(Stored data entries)
[Start of section]
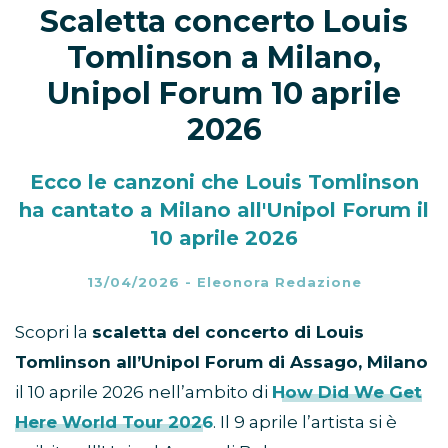
Scaletta concerto Louis
Tomlinson a Milano,
Unipol Forum 10 aprile
2026
Ecco le canzoni che Louis Tomlinson
ha cantato a Milano all'Unipol Forum il
10 aprile 2026
13/04/2026
-
Eleonora Redazione
Scopri la
scaletta del concerto di Louis
Tomlinson all’Unipol Forum di Assago, Milano
il 10 aprile 2026 nell’ambito di
How Did We Get
Here World Tour 2026
. Il 9 aprile l’artista si è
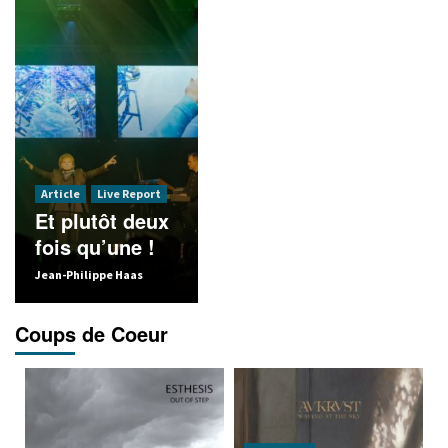
Article
Live Report
Article
Live Report
Et plutôt deux
A l’aise dans
Article
fois qu’une !
la fournaise !
Le b
Jean-Philippe Haas
Florent Canepa
Chroma
Coups de Coeur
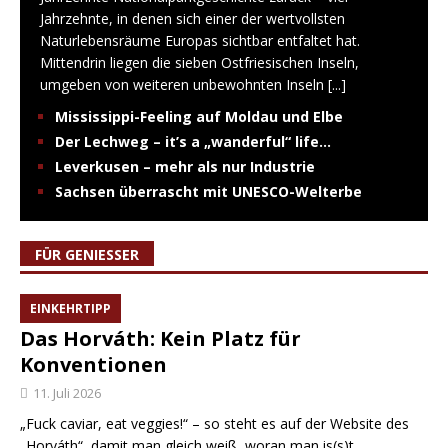
Jahrzehnte, in denen sich einer der wertvollsten
Naturlebensräume Europas sichtbar entfaltet hat.
Mittendrin liegen die sieben Ostfriesischen Inseln,
umgeben von weiteren unbewohnten Inseln
[...]
Mississippi-Feeling auf Moldau und Elbe
Der Lechweg – it’s a „wanderful“ life…
Leverkusen – mehr als nur Industrie
Sachsen überrascht mit UNESCO-Welterbe
FÜR GENIESSER
EINKEHRTIPP
Das Horváth: Kein Platz für
Konventionen
11. Juli 2026
„Fuck caviar, eat veggies!“ – so steht es auf der Website des
„Horváth“, damit man gleich weiß, woran man is(s)t.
[End of section]
Copy out the records exactly. Do not include the pictures.

Scaletta concerto Louis
Tomlinson a Milano,
Unipol Forum 10 aprile
2026
Ecco le canzoni che Louis Tomlinson
ha cantato a Milano all'Unipol Forum il
10 aprile 2026
13/04/2026
-
Eleonora Redazione
Scopri la
scaletta del concerto di Louis
Tomlinson all’Unipol Forum di Assago, Milano
il 10 aprile 2026 nell’ambito di
How Did We Get
Here World Tour 2026
. Il 9 aprile l’artista si è
Article
Live Report
Article
Live Report
Et plutôt deux
A l’aise dans
Article
fois qu’une !
la fournaise !
Le b
Jean-Philippe Haas
Florent Canepa
Chroma
Coups de Coeur
Jahrzehnte, in denen sich einer der wertvollsten
Naturlebensräume Europas sichtbar entfaltet hat.
Mittendrin liegen die sieben Ostfriesischen Inseln,
umgeben von weiteren unbewohnten Inseln
[...]
Mississippi-Feeling auf Moldau und Elbe
Der Lechweg – it’s a „wanderful“ life…
Leverkusen – mehr als nur Industrie
Sachsen überrascht mit UNESCO-Welterbe
FÜR GENIESSER
EINKEHRTIPP
Das Horváth: Kein Platz für
Konventionen
11. Juli 2026
„Fuck caviar, eat veggies!“ – so steht es auf der Website des
„Horváth“, damit man gleich weiß, woran man is(s)t.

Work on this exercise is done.